## REQUIRED ACTION
Copy out, from the data below, each line in which the word "Natalia" occurs.
▼
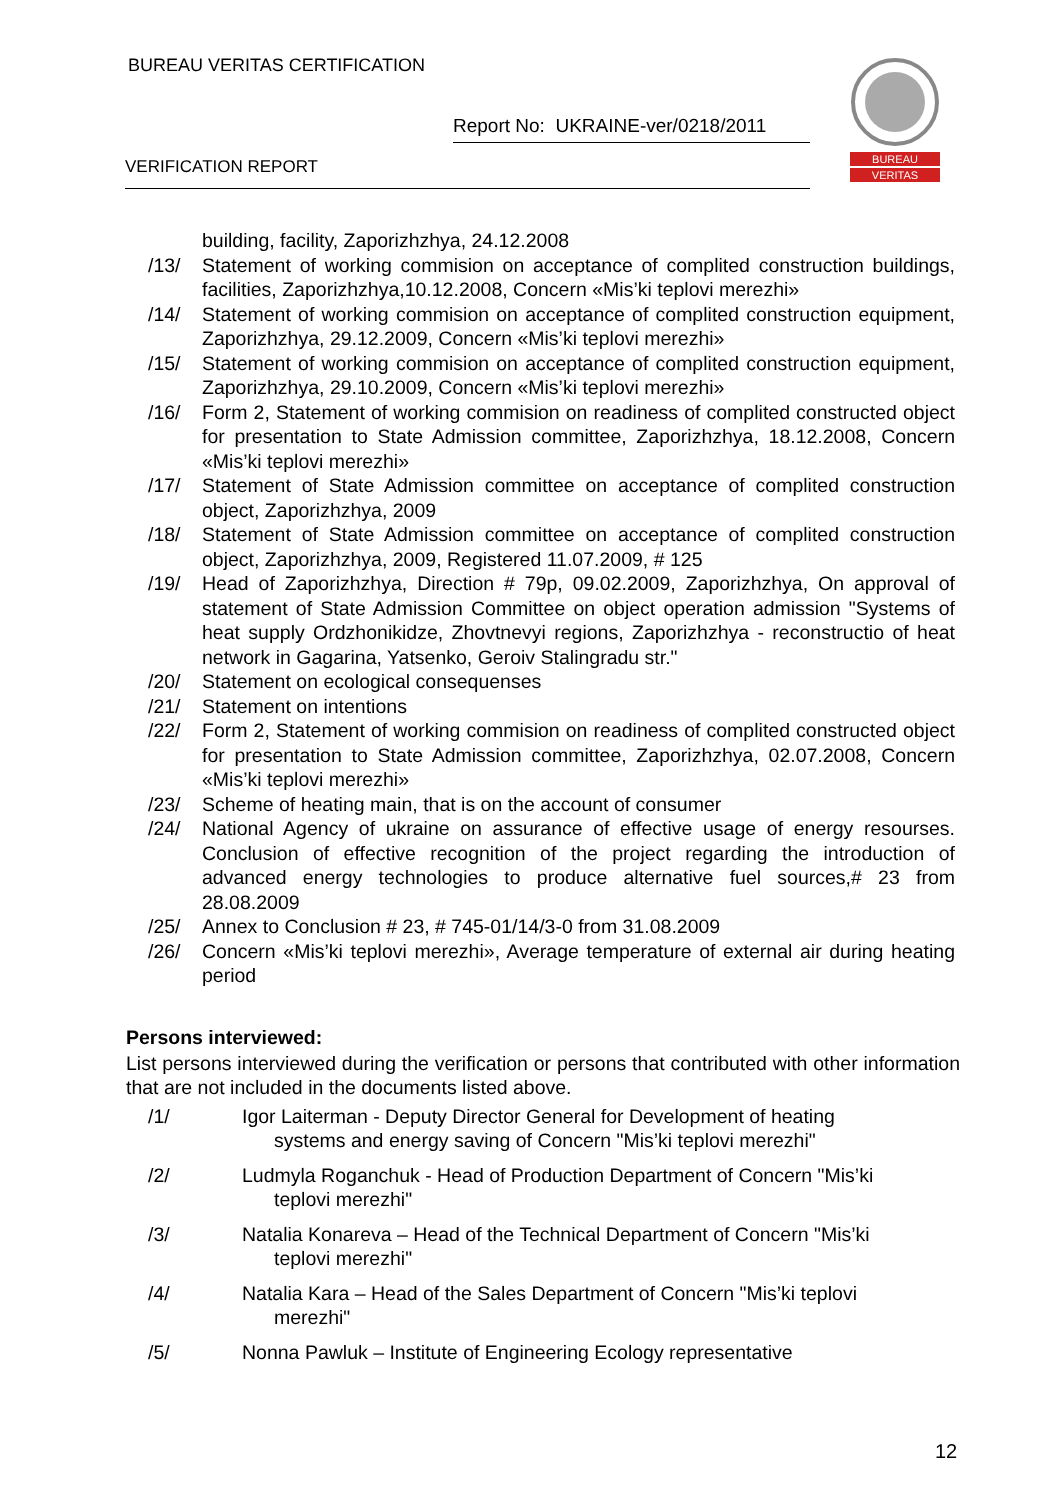BUREAU VERITAS CERTIFICATION
Report No: UKRAINE-ver/0218/2011
VERIFICATION REPORT
BUREAU
VERITAS
building, facility, Zaporizhzhya, 24.12.2008
/13/ Statement of working commision on acceptance of complited construction buildings, facilities, Zaporizhzhya,10.12.2008, Concern «Mis’ki teplovi merezhi»
/14/ Statement of working commision on acceptance of complited construction equipment, Zaporizhzhya, 29.12.2009, Concern «Mis’ki teplovi merezhi»
/15/ Statement of working commision on acceptance of complited construction equipment, Zaporizhzhya, 29.10.2009, Concern «Mis’ki teplovi merezhi»
/16/ Form 2, Statement of working commision on readiness of complited constructed object for presentation to State Admission committee, Zaporizhzhya, 18.12.2008, Concern «Mis’ki teplovi merezhi»
/17/ Statement of State Admission committee on acceptance of complited construction object, Zaporizhzhya, 2009
/18/ Statement of State Admission committee on acceptance of complited construction object, Zaporizhzhya, 2009, Registered 11.07.2009, # 125
/19/ Head of Zaporizhzhya, Direction # 79p, 09.02.2009, Zaporizhzhya, On approval of statement of State Admission Committee on object operation admission "Systems of heat supply Ordzhonikidze, Zhovtnevyi regions, Zaporizhzhya - reconstructio of heat network in Gagarina, Yatsenko, Geroiv Stalingradu str."
/20/ Statement on ecological consequenses
/21/ Statement on intentions
/22/ Form 2, Statement of working commision on readiness of complited constructed object for presentation to State Admission committee, Zaporizhzhya, 02.07.2008, Concern «Mis’ki teplovi merezhi»
/23/ Scheme of heating main, that is on the account of consumer
/24/ National Agency of ukraine on assurance of effective usage of energy resourses. Conclusion of effective recognition of the project regarding the introduction of advanced energy technologies to produce alternative fuel sources,# 23 from 28.08.2009
/25/ Annex to Conclusion # 23, # 745-01/14/3-0 from 31.08.2009
/26/ Concern «Mis’ki teplovi merezhi», Average temperature of external air during heating period
Persons interviewed:
List persons interviewed during the verification or persons that contributed with other information that are not included in the documents listed above.
/1/ Igor Laiterman - Deputy Director General for Development of heating
systems and energy saving of Concern "Mis’ki teplovi merezhi"
/2/ Ludmyla Roganchuk - Head of Production Department of Concern "Mis’ki
teplovi merezhi"
/3/ Natalia Konareva – Head of the Technical Department of Concern "Mis’ki
teplovi merezhi"
/4/ Natalia Kara – Head of the Sales Department of Concern "Mis’ki teplovi
merezhi"
/5/ Nonna Pawluk – Institute of Engineering Ecology representative
12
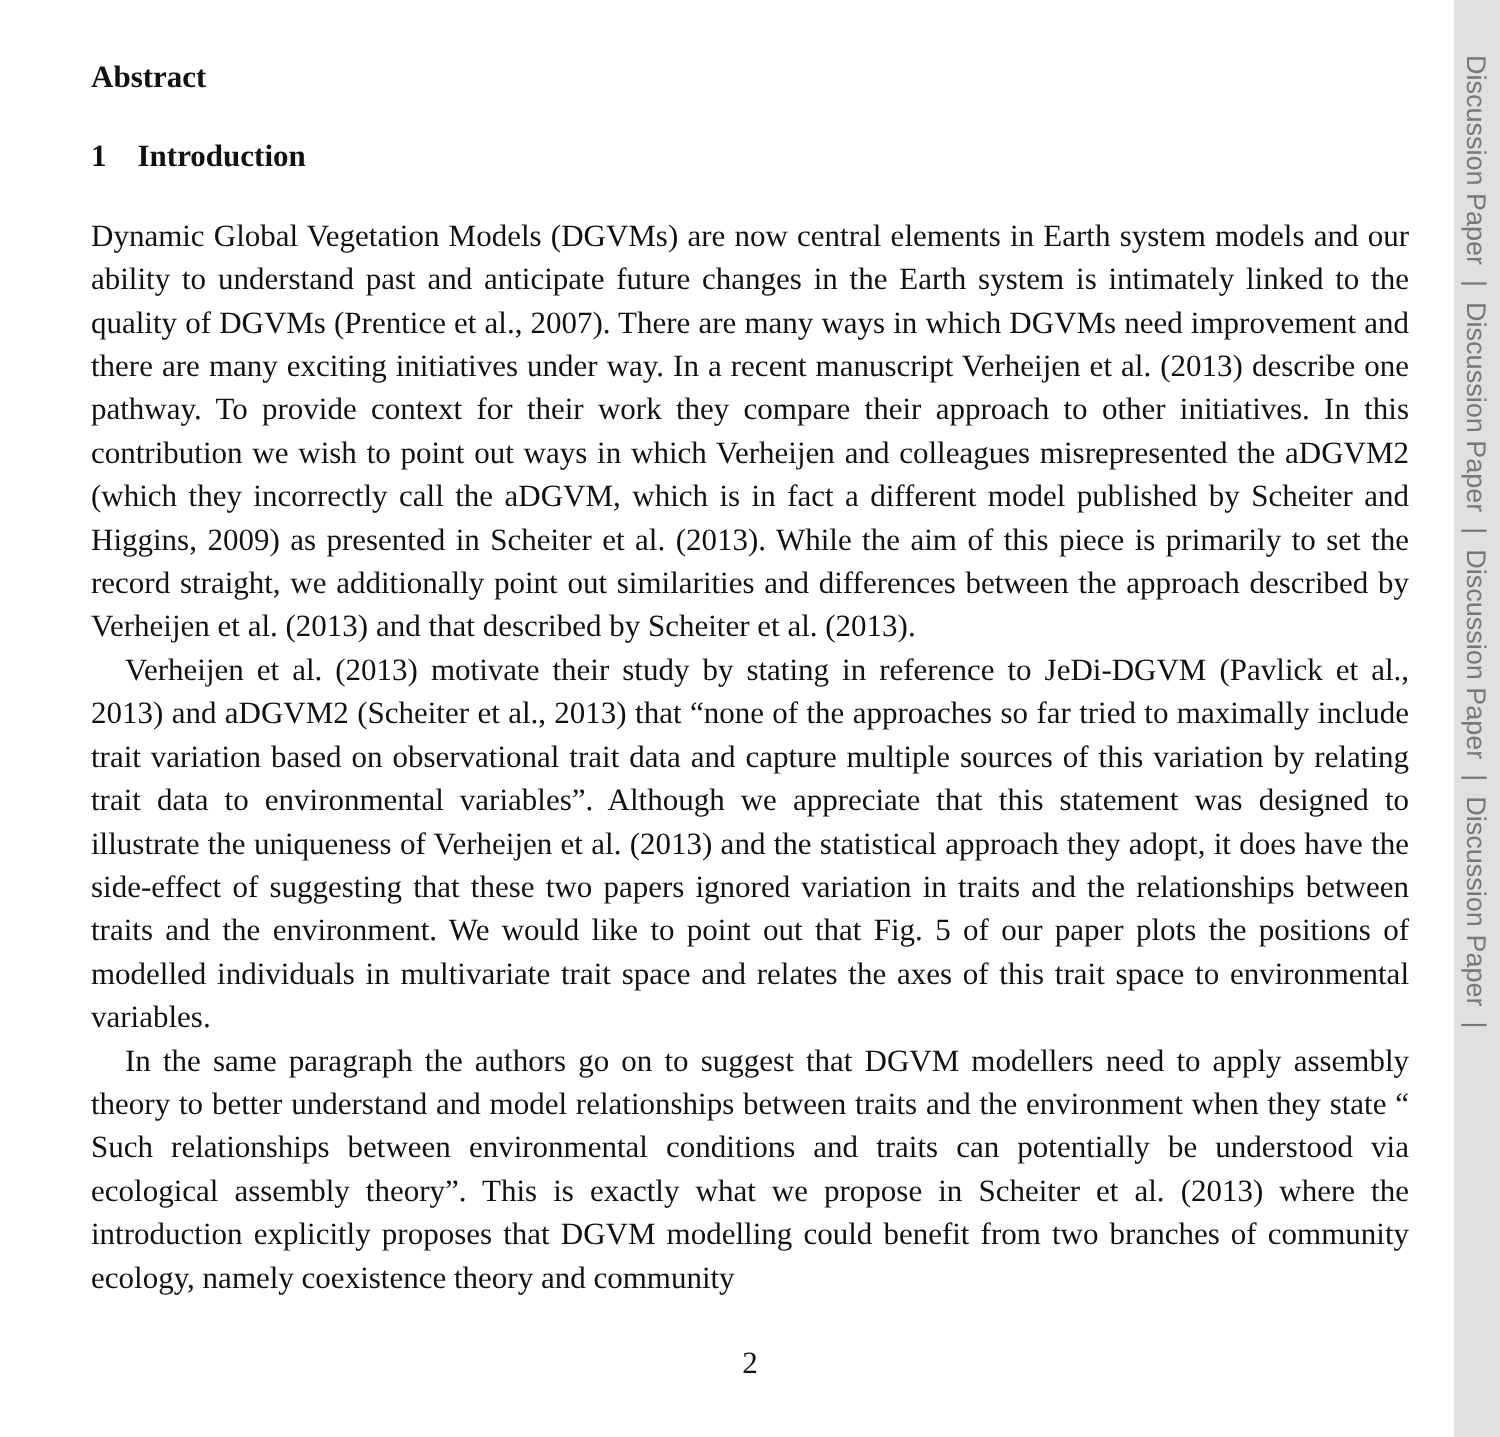Discussion Paper | Discussion Paper | Discussion Paper | Discussion Paper |
Abstract
1 Introduction
Dynamic Global Vegetation Models (DGVMs) are now central elements in Earth system models and our ability to understand past and anticipate future changes in the Earth system is intimately linked to the quality of DGVMs (Prentice et al., 2007). There are many ways in which DGVMs need improvement and there are many exciting initiatives under way. In a recent manuscript Verheijen et al. (2013) describe one pathway. To provide context for their work they compare their approach to other initiatives. In this contribution we wish to point out ways in which Verheijen and colleagues misrepresented the aDGVM2 (which they incorrectly call the aDGVM, which is in fact a different model published by Scheiter and Higgins, 2009) as presented in Scheiter et al. (2013). While the aim of this piece is primarily to set the record straight, we additionally point out similarities and differences between the approach described by Verheijen et al. (2013) and that described by Scheiter et al. (2013).
Verheijen et al. (2013) motivate their study by stating in reference to JeDi-DGVM (Pavlick et al., 2013) and aDGVM2 (Scheiter et al., 2013) that “none of the approaches so far tried to maximally include trait variation based on observational trait data and capture multiple sources of this variation by relating trait data to environmental variables”. Although we appreciate that this statement was designed to illustrate the uniqueness of Verheijen et al. (2013) and the statistical approach they adopt, it does have the side-effect of suggesting that these two papers ignored variation in traits and the relationships between traits and the environment. We would like to point out that Fig. 5 of our paper plots the positions of modelled individuals in multivariate trait space and relates the axes of this trait space to environmental variables.
In the same paragraph the authors go on to suggest that DGVM modellers need to apply assembly theory to better understand and model relationships between traits and the environment when they state “ Such relationships between environmental conditions and traits can potentially be understood via ecological assembly theory”. This is exactly what we propose in Scheiter et al. (2013) where the introduction explicitly proposes that DGVM modelling could benefit from two branches of community ecology, namely coexistence theory and community
2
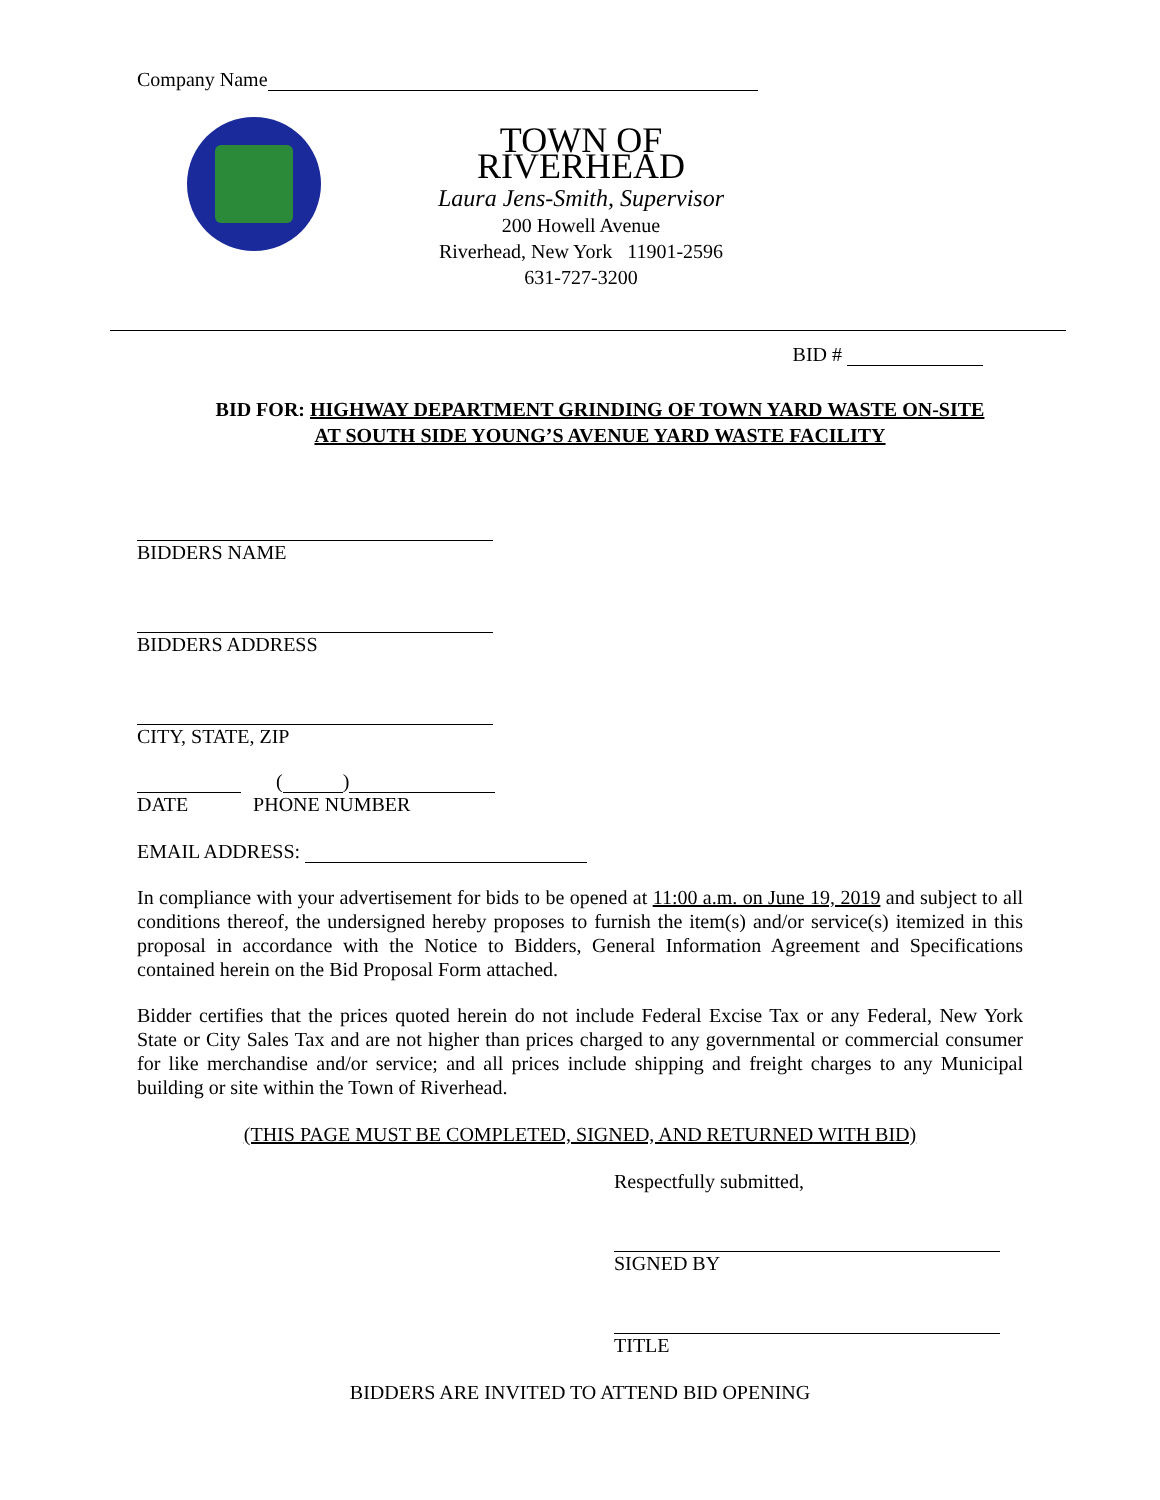Company Name
TOWN OF RIVERHEAD
Laura Jens-Smith, Supervisor
200 Howell Avenue
Riverhead, New York 11901-2596
631-727-3200
BID #
BID FOR: HIGHWAY DEPARTMENT GRINDING OF TOWN YARD WASTE ON-SITE
AT SOUTH SIDE YOUNG’S AVENUE YARD WASTE FACILITY
BIDDERS NAME
BIDDERS ADDRESS
CITY, STATE, ZIP
( )
DATE PHONE NUMBER
EMAIL ADDRESS:
In compliance with your advertisement for bids to be opened at 11:00 a.m. on June 19, 2019 and subject to all conditions thereof, the undersigned hereby proposes to furnish the item(s) and/or service(s) itemized in this proposal in accordance with the Notice to Bidders, General Information Agreement and Specifications contained herein on the Bid Proposal Form attached.
Bidder certifies that the prices quoted herein do not include Federal Excise Tax or any Federal, New York State or City Sales Tax and are not higher than prices charged to any governmental or commercial consumer for like merchandise and/or service; and all prices include shipping and freight charges to any Municipal building or site within the Town of Riverhead.
(THIS PAGE MUST BE COMPLETED, SIGNED, AND RETURNED WITH BID)
Respectfully submitted,
SIGNED BY
TITLE
BIDDERS ARE INVITED TO ATTEND BID OPENING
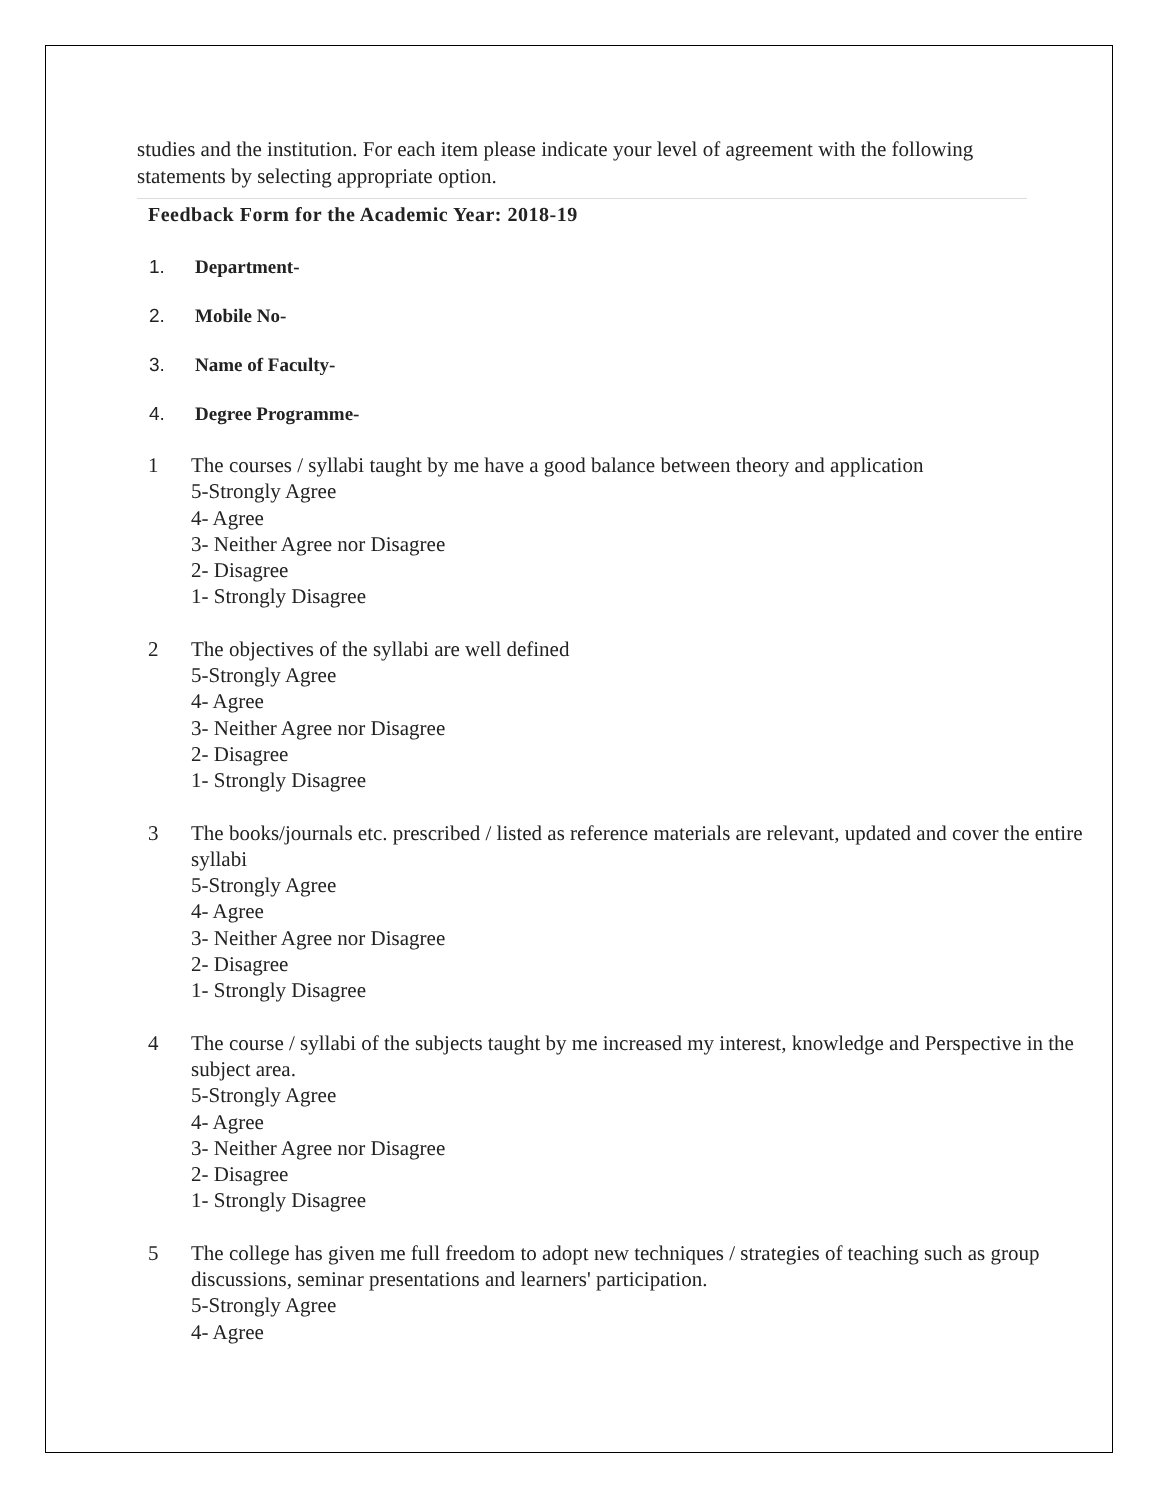studies and the institution. For each item please indicate your level of agreement with the following statements by selecting appropriate option.
Feedback Form for the Academic Year: 2018-19
1. Department-
2. Mobile No-
3. Name of Faculty-
4. Degree Programme-
1 The courses / syllabi taught by me have a good balance between theory and application
5-Strongly Agree
4- Agree
3- Neither Agree nor Disagree
2- Disagree
1- Strongly Disagree
2 The objectives of the syllabi are well defined
5-Strongly Agree
4- Agree
3- Neither Agree nor Disagree
2- Disagree
1- Strongly Disagree
3 The books/journals etc. prescribed / listed as reference materials are relevant, updated and cover the entire syllabi
5-Strongly Agree
4- Agree
3- Neither Agree nor Disagree
2- Disagree
1- Strongly Disagree
4 The course / syllabi of the subjects taught by me increased my interest, knowledge and Perspective in the subject area.
5-Strongly Agree
4- Agree
3- Neither Agree nor Disagree
2- Disagree
1- Strongly Disagree
5 The college has given me full freedom to adopt new techniques / strategies of teaching such as group discussions, seminar presentations and learners' participation.
5-Strongly Agree
4- Agree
▲
## RESULT BELOW
/3/ Natalia Konareva – Head of the Technical Department of Concern "Mis’ki
/4/ Natalia Kara – Head of the Sales Department of Concern "Mis’ki teplovi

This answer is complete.